The reason for our self-imposed marginality is simple: most teenagers are on the church's margins too—not fully opposed to Christian faith, but not invested in it either. The result is that we do what all missionaries must learn to do: we wing it with whatever resources we have. Confronted with the particularities of a given young person, we translate faith on the fly, trying to make connections. Many (and often most) of the young people who cross our paths aren't Christians. They will never go to youth group. They don't know that the message we bear belongs to Christ, or that they belong to God as surely as stars belong to the nighttime sky. Yet we know, and as a result, we are determined to encounter these young people—no matter who they have momentarily become—as cherished children of God.

The problem with "winging it" is that we operate without checks and balances—a precarious position for people in ministry. Google "clergy" and you will quickly be reminded that ministers are as capable of damaging young people as helping them. Practical theology offers youth ministers an intentional process that allows for considered, creative pastoral responses to the particular situations facing adolescents.

It also helps counter the sin of making ministry about us. Without such intentionality, we become victims of our own best intentions.
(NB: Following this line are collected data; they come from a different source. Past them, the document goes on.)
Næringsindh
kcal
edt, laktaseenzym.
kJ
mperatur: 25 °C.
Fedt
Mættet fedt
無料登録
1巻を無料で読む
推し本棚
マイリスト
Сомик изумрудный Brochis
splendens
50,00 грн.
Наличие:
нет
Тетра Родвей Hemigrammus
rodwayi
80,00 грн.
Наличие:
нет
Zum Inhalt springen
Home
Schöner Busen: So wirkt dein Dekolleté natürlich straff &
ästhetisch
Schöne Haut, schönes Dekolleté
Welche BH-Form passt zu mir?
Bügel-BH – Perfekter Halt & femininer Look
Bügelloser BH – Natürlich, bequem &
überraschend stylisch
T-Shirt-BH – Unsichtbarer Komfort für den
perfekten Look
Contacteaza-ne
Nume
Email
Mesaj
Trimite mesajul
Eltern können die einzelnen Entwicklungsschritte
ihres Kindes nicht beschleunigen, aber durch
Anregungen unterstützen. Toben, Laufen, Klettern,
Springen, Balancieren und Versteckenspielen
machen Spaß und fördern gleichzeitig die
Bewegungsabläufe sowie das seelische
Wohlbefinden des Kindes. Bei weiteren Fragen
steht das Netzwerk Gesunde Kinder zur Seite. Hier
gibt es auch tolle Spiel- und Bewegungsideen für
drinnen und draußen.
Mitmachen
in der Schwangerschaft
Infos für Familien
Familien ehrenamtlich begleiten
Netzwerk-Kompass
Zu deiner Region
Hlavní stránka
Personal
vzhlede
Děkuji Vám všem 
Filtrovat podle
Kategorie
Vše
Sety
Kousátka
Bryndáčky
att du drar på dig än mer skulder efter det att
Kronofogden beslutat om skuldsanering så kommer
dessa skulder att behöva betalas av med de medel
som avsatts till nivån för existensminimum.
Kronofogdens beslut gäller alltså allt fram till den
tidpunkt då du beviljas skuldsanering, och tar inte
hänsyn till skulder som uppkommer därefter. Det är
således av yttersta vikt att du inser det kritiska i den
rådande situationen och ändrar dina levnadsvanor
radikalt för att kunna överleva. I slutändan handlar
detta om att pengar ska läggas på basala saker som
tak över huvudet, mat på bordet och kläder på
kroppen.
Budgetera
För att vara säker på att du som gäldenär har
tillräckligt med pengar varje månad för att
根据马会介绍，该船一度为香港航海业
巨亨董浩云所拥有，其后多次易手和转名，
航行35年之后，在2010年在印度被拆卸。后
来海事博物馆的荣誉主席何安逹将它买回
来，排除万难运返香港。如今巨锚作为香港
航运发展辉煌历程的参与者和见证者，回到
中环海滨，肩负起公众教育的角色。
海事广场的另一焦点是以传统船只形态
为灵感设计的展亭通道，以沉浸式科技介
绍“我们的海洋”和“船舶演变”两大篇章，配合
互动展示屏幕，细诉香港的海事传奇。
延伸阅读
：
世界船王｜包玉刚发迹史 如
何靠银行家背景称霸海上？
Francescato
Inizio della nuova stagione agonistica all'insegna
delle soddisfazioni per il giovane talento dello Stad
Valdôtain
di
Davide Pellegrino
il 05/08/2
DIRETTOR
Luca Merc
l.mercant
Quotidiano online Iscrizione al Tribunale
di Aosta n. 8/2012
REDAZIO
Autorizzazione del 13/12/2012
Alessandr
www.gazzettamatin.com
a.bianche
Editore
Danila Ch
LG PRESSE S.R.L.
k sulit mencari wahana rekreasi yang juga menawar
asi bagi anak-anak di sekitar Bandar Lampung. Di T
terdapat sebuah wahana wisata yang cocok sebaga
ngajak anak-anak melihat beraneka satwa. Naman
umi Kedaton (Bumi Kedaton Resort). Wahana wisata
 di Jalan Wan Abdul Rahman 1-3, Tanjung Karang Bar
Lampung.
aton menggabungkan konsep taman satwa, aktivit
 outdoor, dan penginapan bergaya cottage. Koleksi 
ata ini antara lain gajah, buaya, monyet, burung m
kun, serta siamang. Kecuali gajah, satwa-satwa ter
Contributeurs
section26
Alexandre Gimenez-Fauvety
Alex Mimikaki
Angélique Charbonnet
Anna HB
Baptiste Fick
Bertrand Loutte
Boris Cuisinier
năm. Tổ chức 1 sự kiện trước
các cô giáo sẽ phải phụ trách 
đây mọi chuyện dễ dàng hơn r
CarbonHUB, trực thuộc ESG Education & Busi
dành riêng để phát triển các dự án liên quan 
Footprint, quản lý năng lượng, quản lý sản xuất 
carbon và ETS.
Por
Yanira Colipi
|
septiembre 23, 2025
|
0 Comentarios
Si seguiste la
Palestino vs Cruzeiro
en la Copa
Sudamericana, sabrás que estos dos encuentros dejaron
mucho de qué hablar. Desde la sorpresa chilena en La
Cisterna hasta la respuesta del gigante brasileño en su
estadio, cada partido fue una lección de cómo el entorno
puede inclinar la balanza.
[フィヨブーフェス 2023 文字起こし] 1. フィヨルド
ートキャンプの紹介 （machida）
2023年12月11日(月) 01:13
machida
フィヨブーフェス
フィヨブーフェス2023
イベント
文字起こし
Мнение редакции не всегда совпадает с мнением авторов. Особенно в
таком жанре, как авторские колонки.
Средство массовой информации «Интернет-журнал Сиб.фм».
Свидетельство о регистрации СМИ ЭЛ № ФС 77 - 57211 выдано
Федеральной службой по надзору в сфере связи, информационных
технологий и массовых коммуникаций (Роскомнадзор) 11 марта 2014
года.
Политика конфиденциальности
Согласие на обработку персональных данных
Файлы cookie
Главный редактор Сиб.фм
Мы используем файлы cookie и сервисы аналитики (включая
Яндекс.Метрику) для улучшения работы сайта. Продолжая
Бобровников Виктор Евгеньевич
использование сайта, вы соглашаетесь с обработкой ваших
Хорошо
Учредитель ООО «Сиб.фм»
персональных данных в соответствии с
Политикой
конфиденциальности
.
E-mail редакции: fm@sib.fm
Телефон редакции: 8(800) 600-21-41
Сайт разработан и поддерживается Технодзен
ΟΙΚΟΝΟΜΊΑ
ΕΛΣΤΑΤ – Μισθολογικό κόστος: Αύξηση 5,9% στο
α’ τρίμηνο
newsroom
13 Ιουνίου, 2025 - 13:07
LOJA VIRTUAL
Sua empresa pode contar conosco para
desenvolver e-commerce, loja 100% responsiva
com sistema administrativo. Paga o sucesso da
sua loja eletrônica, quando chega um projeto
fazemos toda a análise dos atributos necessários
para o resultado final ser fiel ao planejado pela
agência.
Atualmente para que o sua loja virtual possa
Either we become mired in reflection at the expense of action, or (more likely) we jump too soon, responding out of our own needs instead of out of what either the young person or Jesus Christ requires. As I look back at my own "crash and burn" moments in youth ministry (the list is long and humiliating), it is obvious that most of them could have been avoided if I had been a more self-aware practical theologian at the time. When I hear youth workers complain about a heavy-handed retreat talk, a diabolical senior pastor, sex talks gone bad or pointless mixer activities, I know that an intentional process of practical theological reflection is in order.